Par rapport à l’article 3 de l’arrêté du 23/05/2016 : « Le choix du site d’implantation tient compte de l’analyse des effets prévisibles, directs et indirects, temporaires et permanents, de l’installation sur l’environnement et sur la santé, notamment en ce qui concerne la proximité immédiate d’habitations, de crèches, d’écoles, de maisons de retraite et d’établissements de santé et les conditions générales de dispersion des rejets. »

Or, la première habitation est à 25 mètres du site et la crèche, la maternelle et l’école se situent à moins de 400 mètres.

Par rapport à la « charte du parc national des Calanques » qui indique pour 15 ans les orientations de protection, de mise en valeur et de développement durable retenues pour le territoire » : le quartier de la Millière se trouve au sein de l’aire d’adhésion du parc national des Calanques et doit faire l’objet pour cela d’un soin tout particulier.

Par rapport au « plan de protection des risques inondations », le site d’Arkema se situe en zone inondable.

Enfin, cette nouvelle chaudière pose également des questions en matière de pollution de l’air environnant dans un des arrondissements de Marseille dont l’étude REVELA 13 de 2019 a montré une sur incidence de 50 % des cancers de la vessie, entre autres.

Toutes ces incohérences, relevées au cours d’un travail étroit avec le « collectif anti-nuisances environnement et France nature environnement 13 », poussent les riverains à rejeter ce projet.

Elle lui demande ce qu’il compte faire face à la préoccupation des habitants de ce quartier.

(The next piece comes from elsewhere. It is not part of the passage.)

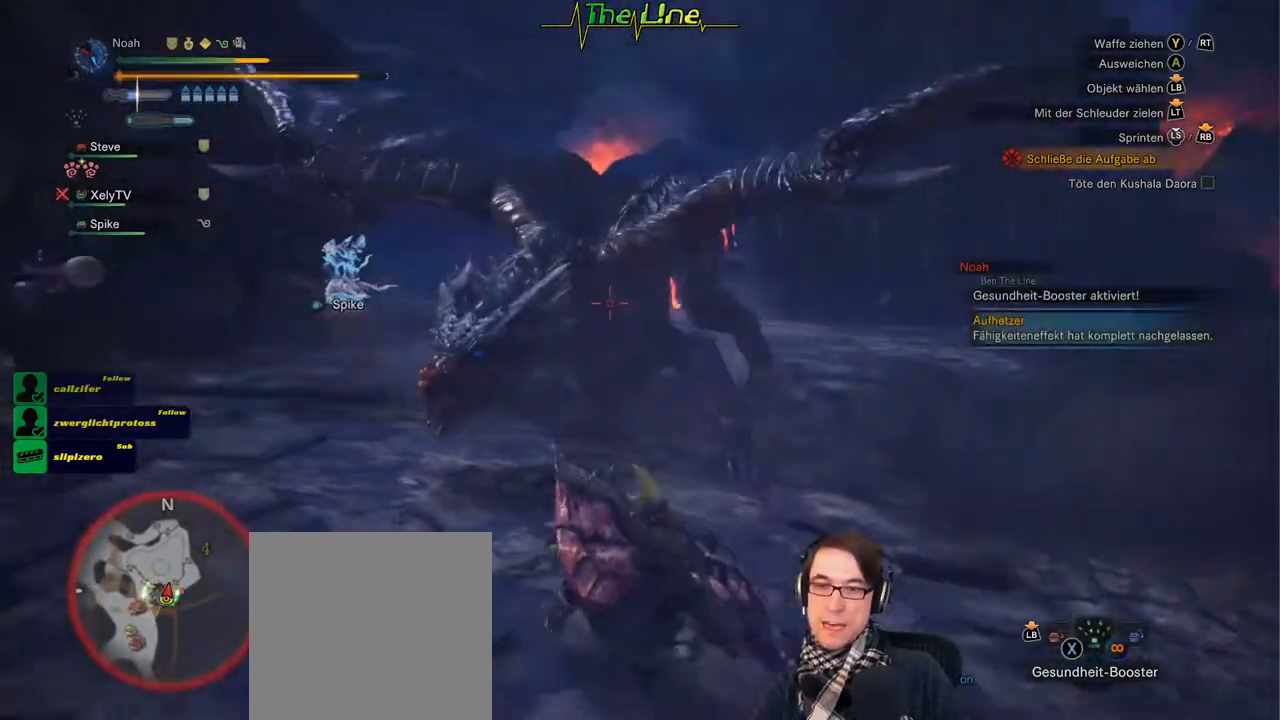
{"buttons": [], "left_stick": "right", "right_stick": "center", "events": []}
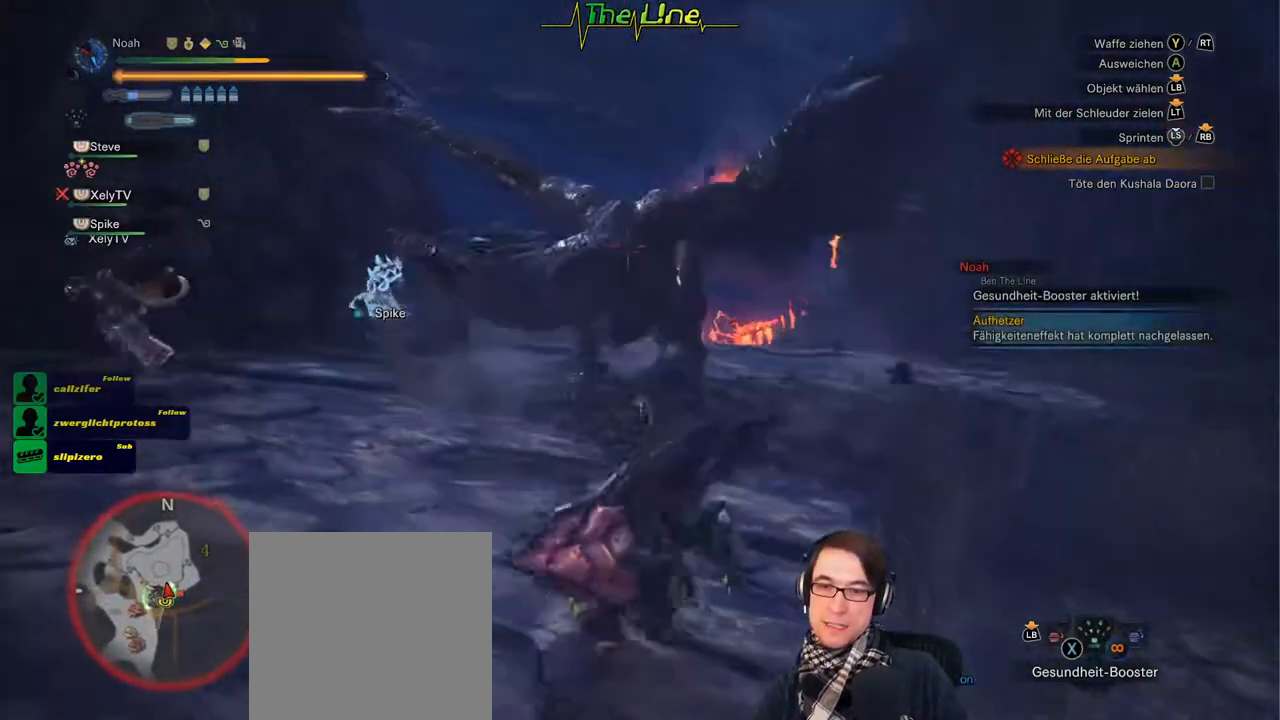
{"buttons": [], "left_stick": "down-left", "right_stick": "center", "events": [[33, "left_stick", "down-right"], [233, "left_stick", "down"], [367, "left_stick", "down-left"]]}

Le collectif «Marseille Sans CSR » demande à l’agence régionale de santé et à santé publique France de réaliser une étude-santé en lien avec l’implantation de ce tissu industriel dans la vallée de l’Huveaune et les populations locales.

Il serait souhaitable également qu’une étude indépendante (ce qui n’a jamais été fait encore en France) soit menée autour des incinérateurs qui existent sur le territoire français et sur les conséquences de leur présence sur la santé des riverains.